Discussion of the Results
Children in the noninjection group displayed more positive behavior in this study. The positive prediction cut-off value dropped from 8 to 7 in the noninjection group. This showed that a score of 7 in the reception could be suggestive of a successful positive appointment, provided the child needed no emergency treatment. The results from both the centers show that a score of 7–8 in the scale is suggestive of a positive Frankl behavior. The sensitivity scores obtained were good indicators of true positive prediction using this scale. Based on the gender, it has been generally shown that girls display more anxiety and general anxiety usually decreases with age.[101112] Milgrom et al. have shown that there is no direct effect of gender on childhood dental fear.[13] According to Davey, the conditioning process and learned responses play a major role in one's anxiety quotient.[14] Eli et al. have shown that the individual personality traits may be the final decisive factor to indicate the development of anxiety in a person.[15] In both the centers of this study, as the mean age of the children increased, the Frankl score was more positive. Positive Frankl score was also more common among the girls, in contrast to the generally proven results. The girls and the older children predominantly belonged to the noninjection group in this study.
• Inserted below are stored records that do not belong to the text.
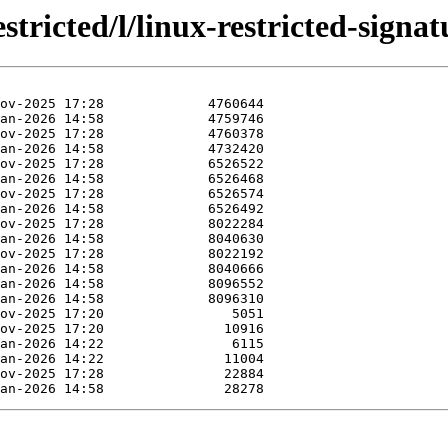
stricted/l/linux-restricted-signat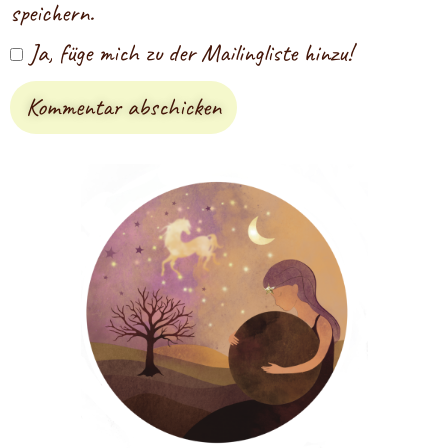
speichern.
Ja, füge mich zu der Mailingliste hinzu!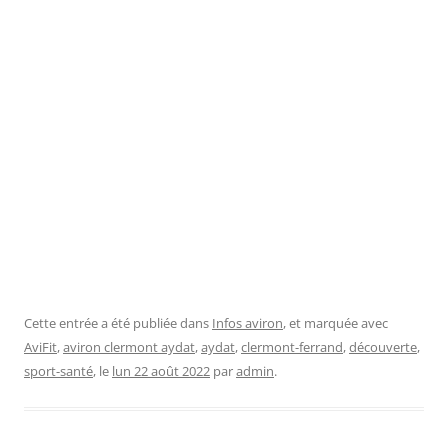
Cette entrée a été publiée dans
Infos aviron
, et marquée avec
AviFit
,
aviron clermont aydat
,
aydat
,
clermont-ferrand
,
découverte
,
sport-santé
, le
lun 22 août 2022
par
admin
.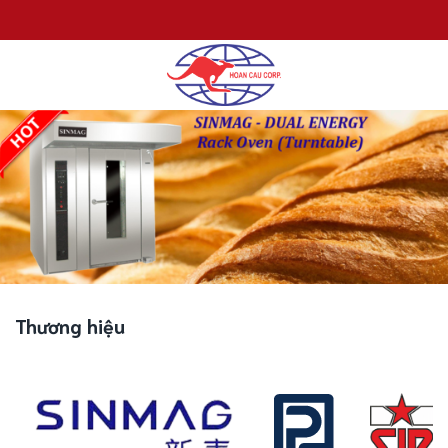
Chuyển
đến
nội
dung
Thương hiệu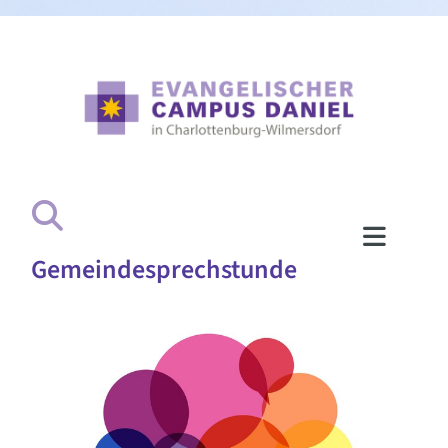
Gemeindesprechstunde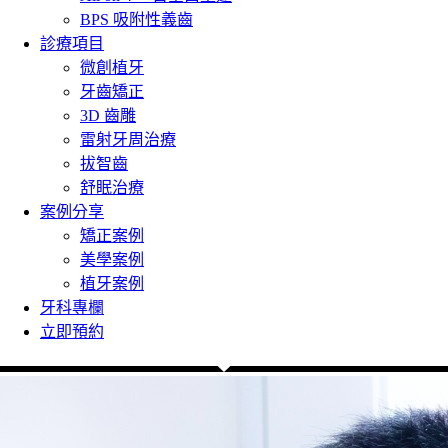
BPS 吸附性義齒
診療項目
微創植牙
牙齒矯正
3D 齒雕
雷射牙周治療
拔智齒
舒眠治療
案例分享
矯正案例
美學案例
植牙案例
牙科專欄
立即預約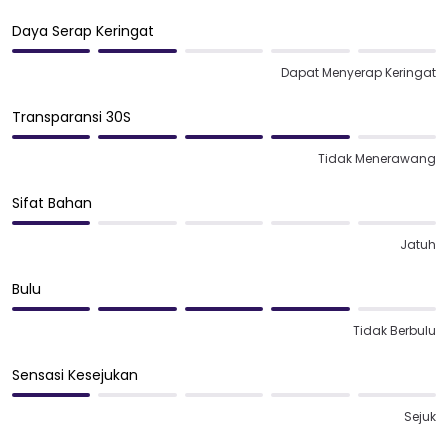
Daya Serap Keringat
Dapat Menyerap Keringat
Transparansi 30S
Tidak Menerawang
Sifat Bahan
Jatuh
Bulu
Tidak Berbulu
Sensasi Kesejukan
Sejuk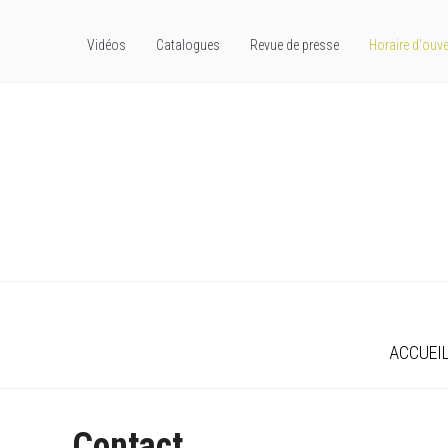
Vidéos
Catalogues
Revue de presse
Horaire d'ouve
ACCUEI
Contact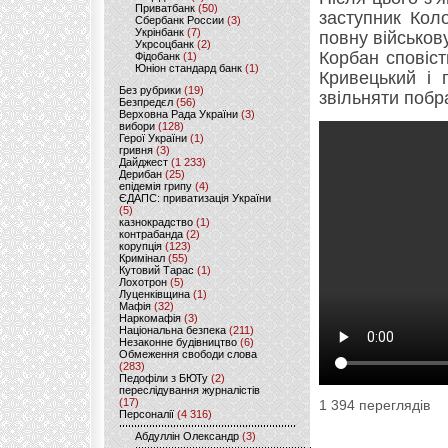
Приватбанк
(50)
заступник Кол
Сбербанк России
(3)
Укрінбанк
(7)
повну військову
Укрсоцбанк
(2)
Корбан сповіс
Фідобанк
(1)
Юніон стандард банк
(1)
Кривецький і 
Без рубрики
(19)
звільняти побр
Безпредєл
(56)
Верховна Рада України
(3)
вибори
(128)
Герої України
(1)
гривня
(3)
Дайджест
(1 233)
Дерибан
(25)
епідемія грипу
(4)
ЄДАПС: приватизація України
(5)
казнокрадство
(1)
контрабанда
(2)
корупція
(123)
Кримінал
(55)
Кутовий Тарас
(1)
Лохотрон
(5)
Луценківщина
(1)
Мафія
(32)
Наркомафія
(3)
Національна безпека
(211)
Незаконне будівництво
(6)
Обмеження свободи слова
(283)
Педофіли з БЮТу
(2)
переслідування журналістів
(17)
1 394 переглядів
Персоналії
(4 316)
Абдуллін Олександр
(3)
This could be the probable reason for less anxiety and more positive behavior.
Conclusion
The ultimate aim of this study was to find out whether a novel scale can be created to predict the child behavior as positive (cooperative) or negative (uncooperative) in the dental operatory based on his behavior in the waiting room. Irrespective of the age, gender, location, and treatment option, this scale was an effective tool in behavior prediction. This novel behavior prediction scale was simple to use and less time-consuming. A trained receptionist could predict the behavior of the child, and it helped increase the productivity of the dentist in terms of time and energy. This scale could cause a major break-through in pediatric dentistry if proven to work across the globe.